_WORK REQUIRED_
From the first line to the last, copy the listing exactly and omit the images.

** SUPPLIED INFORMATION follows **

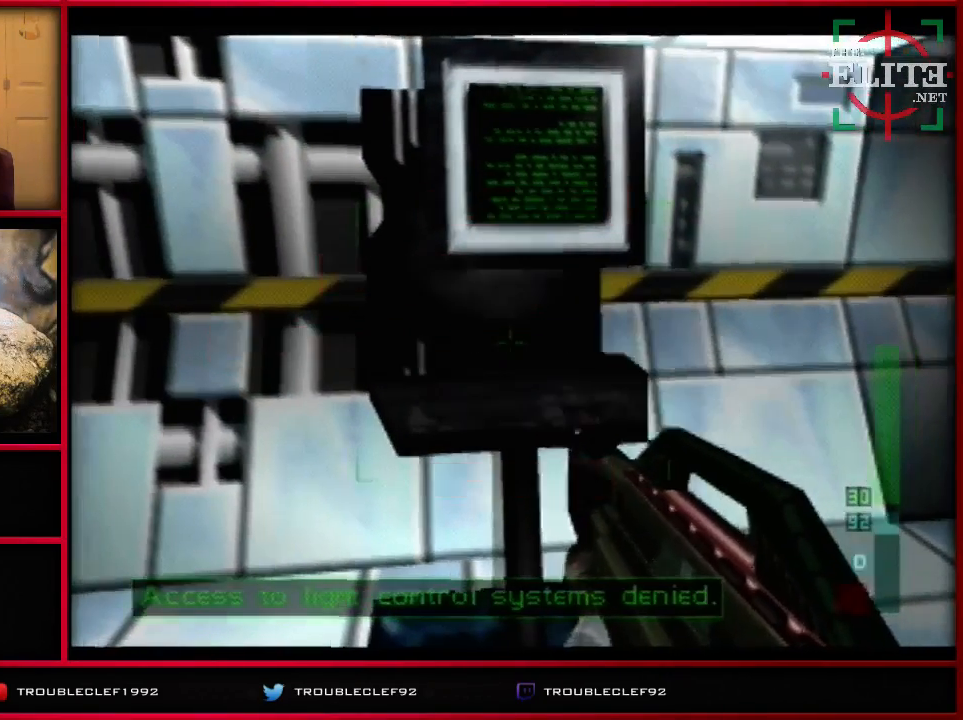
{"buttons": [], "left_stick": "center", "events": [[200, "C_UP", "down"], [267, "C_UP", "up"]]}
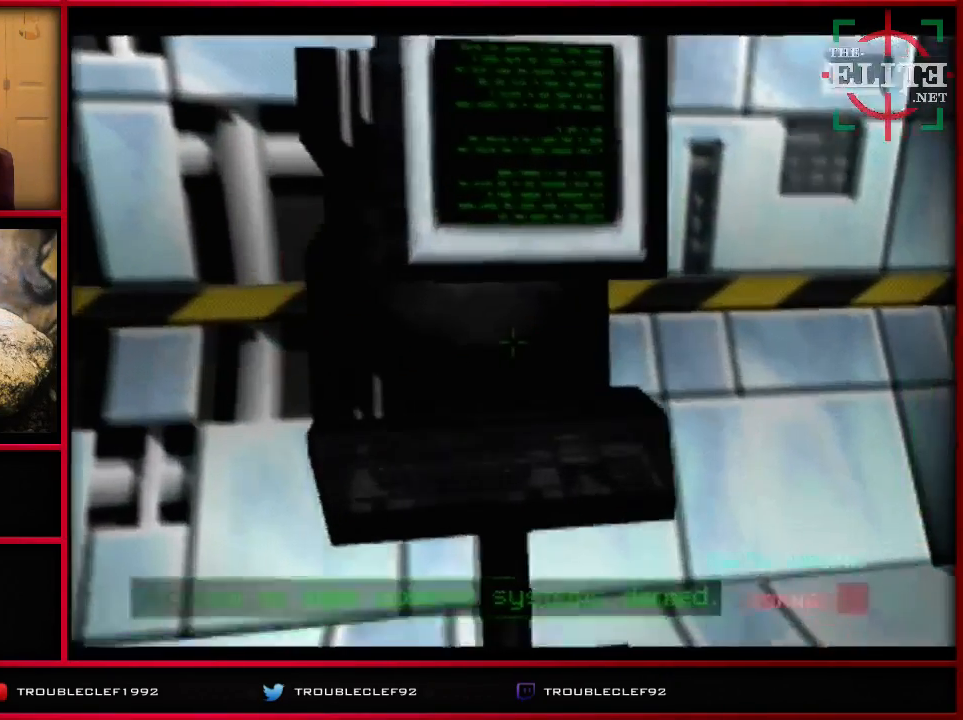
{"buttons": [], "left_stick": "center", "events": [[167, "Z", "down"], [300, "Z", "up"]]}
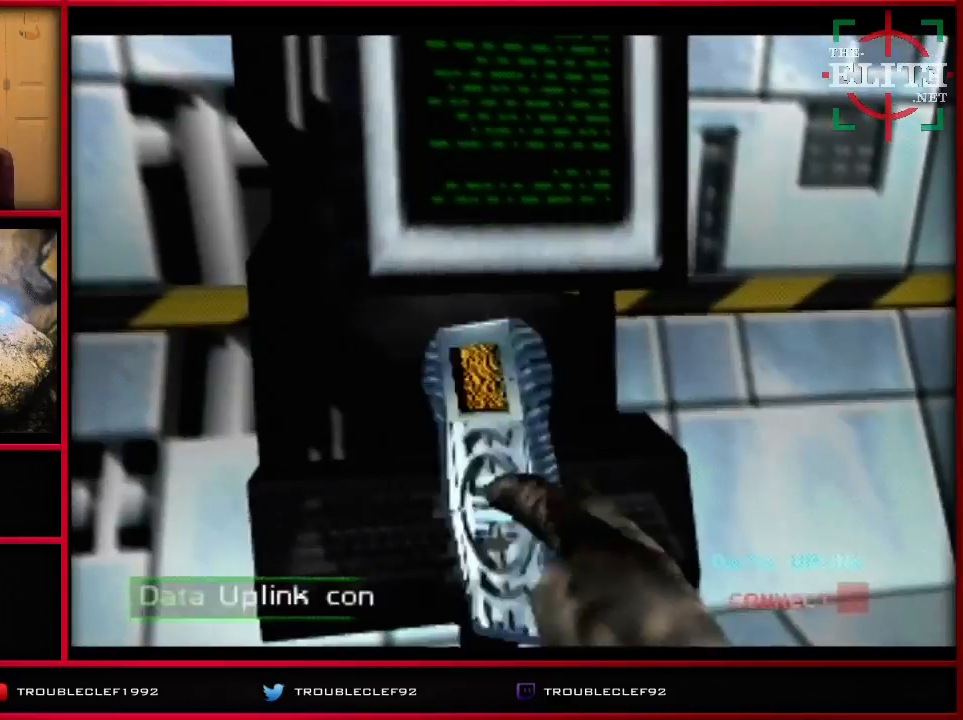
{"buttons": [], "left_stick": "center", "events": []}
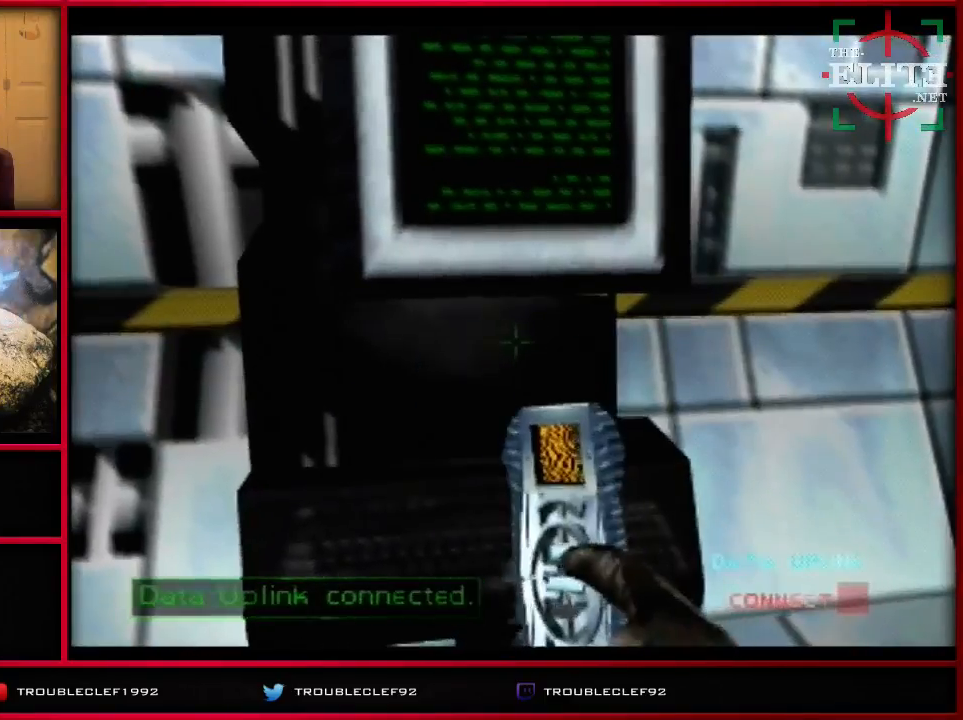
{"buttons": ["C_RIGHT"], "left_stick": "center", "events": [[500, "C_RIGHT", "down"]]}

** End of SUPPLIED INFORMATION **

_EXERCISE SOLUTION_
{"buttons": [], "left_stick": "center", "events": [[200, "C_UP", "down"], [267, "C_UP", "up"]]}
{"buttons": [], "left_stick": "center", "events": [[167, "Z", "down"], [300, "Z", "up"]]}
{"buttons": [], "left_stick": "center", "events": []}
{"buttons": ["C_RIGHT"], "left_stick": "center", "events": [[500, "C_RIGHT", "down"]]}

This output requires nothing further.